Choosing the matting for your swimming pool can often be an afterthought, but it should really be a high priority. Swimming pool areas can be accidents waiting to happen – a huge proportion of common accidents are caused by slips and falls, and a wet surface next to a pool can be treacherous. There are a lot of different options for poolside matting, and here’s our guide to things to look out for.
The materials used in the matting should, of course, be high-grip. This is the case for both the walked-on upper surface and the underside – the matting needs to stay in one place when it’s being walked on otherwise you are just expanding the slip risk area.

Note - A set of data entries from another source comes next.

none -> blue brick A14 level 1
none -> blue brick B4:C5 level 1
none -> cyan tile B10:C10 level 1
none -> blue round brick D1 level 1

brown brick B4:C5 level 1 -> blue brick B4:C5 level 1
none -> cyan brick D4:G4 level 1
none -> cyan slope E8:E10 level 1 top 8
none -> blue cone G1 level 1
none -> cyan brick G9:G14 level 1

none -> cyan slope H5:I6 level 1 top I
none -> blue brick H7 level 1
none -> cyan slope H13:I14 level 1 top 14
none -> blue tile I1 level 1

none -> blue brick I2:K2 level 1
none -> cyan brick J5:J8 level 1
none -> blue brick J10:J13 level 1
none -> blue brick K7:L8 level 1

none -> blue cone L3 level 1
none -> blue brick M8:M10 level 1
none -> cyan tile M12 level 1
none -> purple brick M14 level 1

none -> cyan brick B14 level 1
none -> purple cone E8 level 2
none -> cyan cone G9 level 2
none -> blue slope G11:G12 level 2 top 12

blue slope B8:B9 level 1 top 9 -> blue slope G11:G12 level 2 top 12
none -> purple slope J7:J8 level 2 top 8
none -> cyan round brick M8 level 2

Something that is often overlooked is antimicrobial finishes. The matting is in a damp, probably warm area and is exposed to bare skin – so it’s a perfect breeding ground for bacteria and microbes and these can easily transfer onto you and your family. Top quality swimming pool/ wet area mats will have an antimicrobial layer to minimise the risks.

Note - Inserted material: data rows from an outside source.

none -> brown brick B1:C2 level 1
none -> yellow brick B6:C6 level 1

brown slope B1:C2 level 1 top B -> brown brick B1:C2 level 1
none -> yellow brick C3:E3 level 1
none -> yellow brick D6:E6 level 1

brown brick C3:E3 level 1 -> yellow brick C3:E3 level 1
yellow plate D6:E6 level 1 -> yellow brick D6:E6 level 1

Swimming pool mats need to be able to drain away water, otherwise they become either saturated or covered in a puddle, neither of which meets the safety standard that you need. The most common type of swimming pool matting will consist broadly of ribs or slats with small spaces between them, all mounted on a slightly raised base layer. This allows for the free flow of water through the matting and away into drains or back into the pool. Other designs include perforated rubber or PVC matting, with wavy, circular or diamond patterns.
Tile matting is a good, versatile option. This kind of mat consists of interlocking tiles that can be arranged as you see fit – so if you want a seamless transition around corners, this is the best type for you. You can also use tiles to create different matting areas, and replace individual tiles when required (if they become damaged or discoloured, for example).

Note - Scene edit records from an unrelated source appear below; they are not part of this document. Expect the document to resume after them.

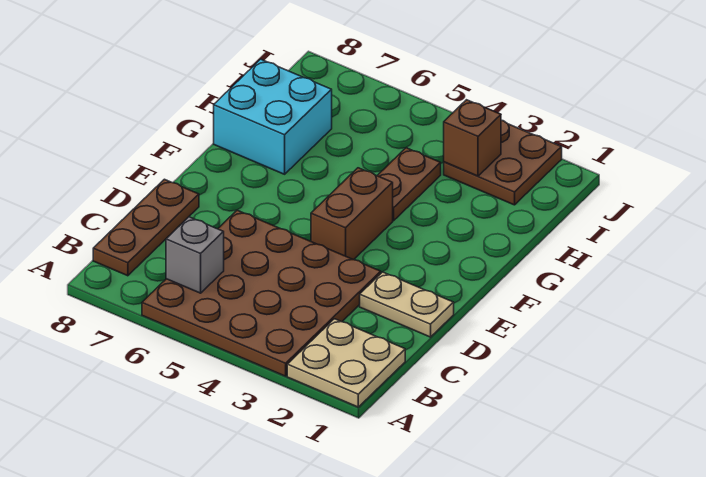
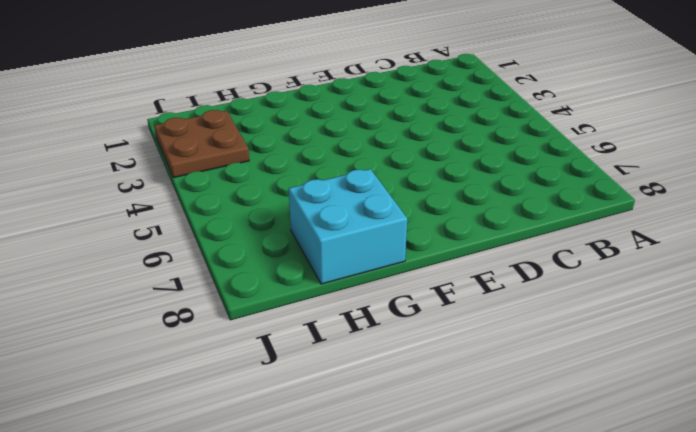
none -> tan plate A1:B2 level 1
none -> brown plate A3:D6 level 1

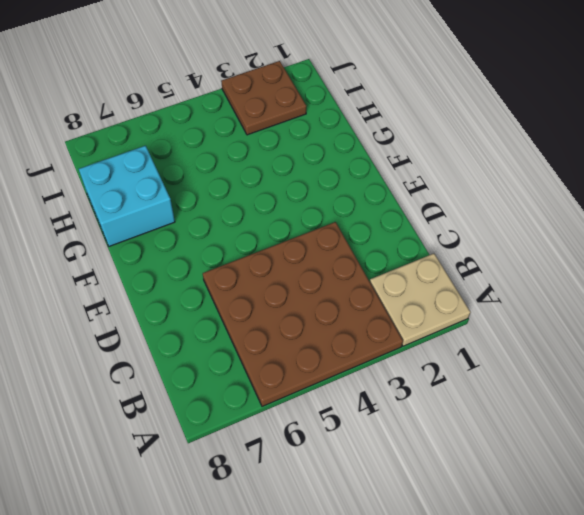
none -> brown plate B8:D8 level 1
none -> tan plate D1:D2 level 1

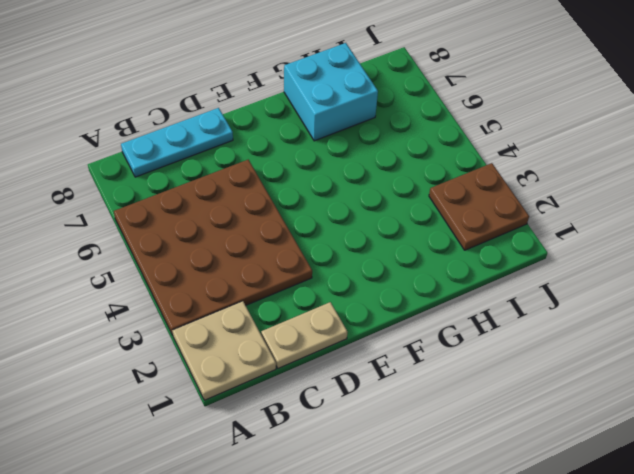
cyan plate B8:D8 level 1 -> brown plate B8:D8 level 1
tan plate C1:D1 level 1 -> tan plate D1:D2 level 1
none -> brown brick E4:F4 level 1
none -> brown plate G4:H4 level 1

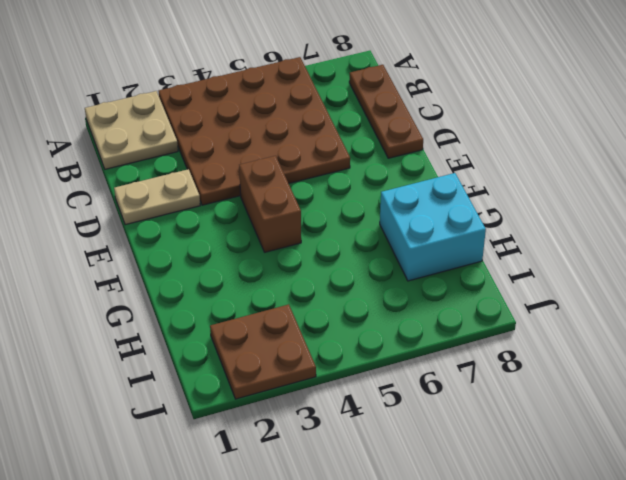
none -> brown plate G4:H4 level 1
none -> grey brick B6 level 2

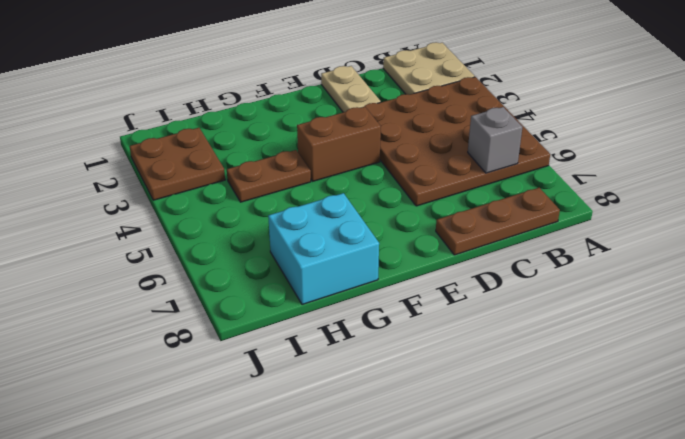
none -> brown brick I3 level 2

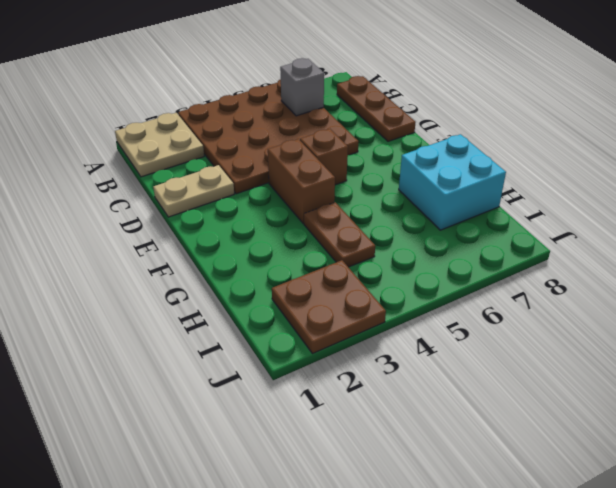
brown brick E5 level 1 -> brown brick I3 level 2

Swimming pool matting on rolls is more akin to a rug or corridor mat. It’s available in a range of sizes off the shelf, or you should be able to find custom fits if you want a more bespoke finish. This kind of matting can easily be rolled up if you need to clean or maintain the pool area, and then rolled back out when the work is done.
You’ll want to place your swimming pool mats over the high traffic areas – so if your pool has steps or a ladder, you’ll want them around that area and in walkways to and from any changing area or lounge seating. Essentially, anywhere you think there is a particular risk of slipping, you’ll want a mat. If children are going to be using the pool, think about placing matting around the areas where they’ll be getting in and out.
Your matting should be easy to keep clean and maintained. Because the majority of this kind of matting is made out of vinyl, PVC or rubber, it will only need a spray, rinse or wipe every now and again to keep it clean and safe for use.
Pool matting can be found in a range of colours to suit your décor or ambience, just be sure not to sacrifice any of the health and safety features in pursuit of a nice-looking pool room. If your pool is outdoors or is exposed to sunlight, make sure that the matting you get is UV light resistant, otherwise you’ll see rapid fading and the mat will need replacing more often to keep your pool area looking smart.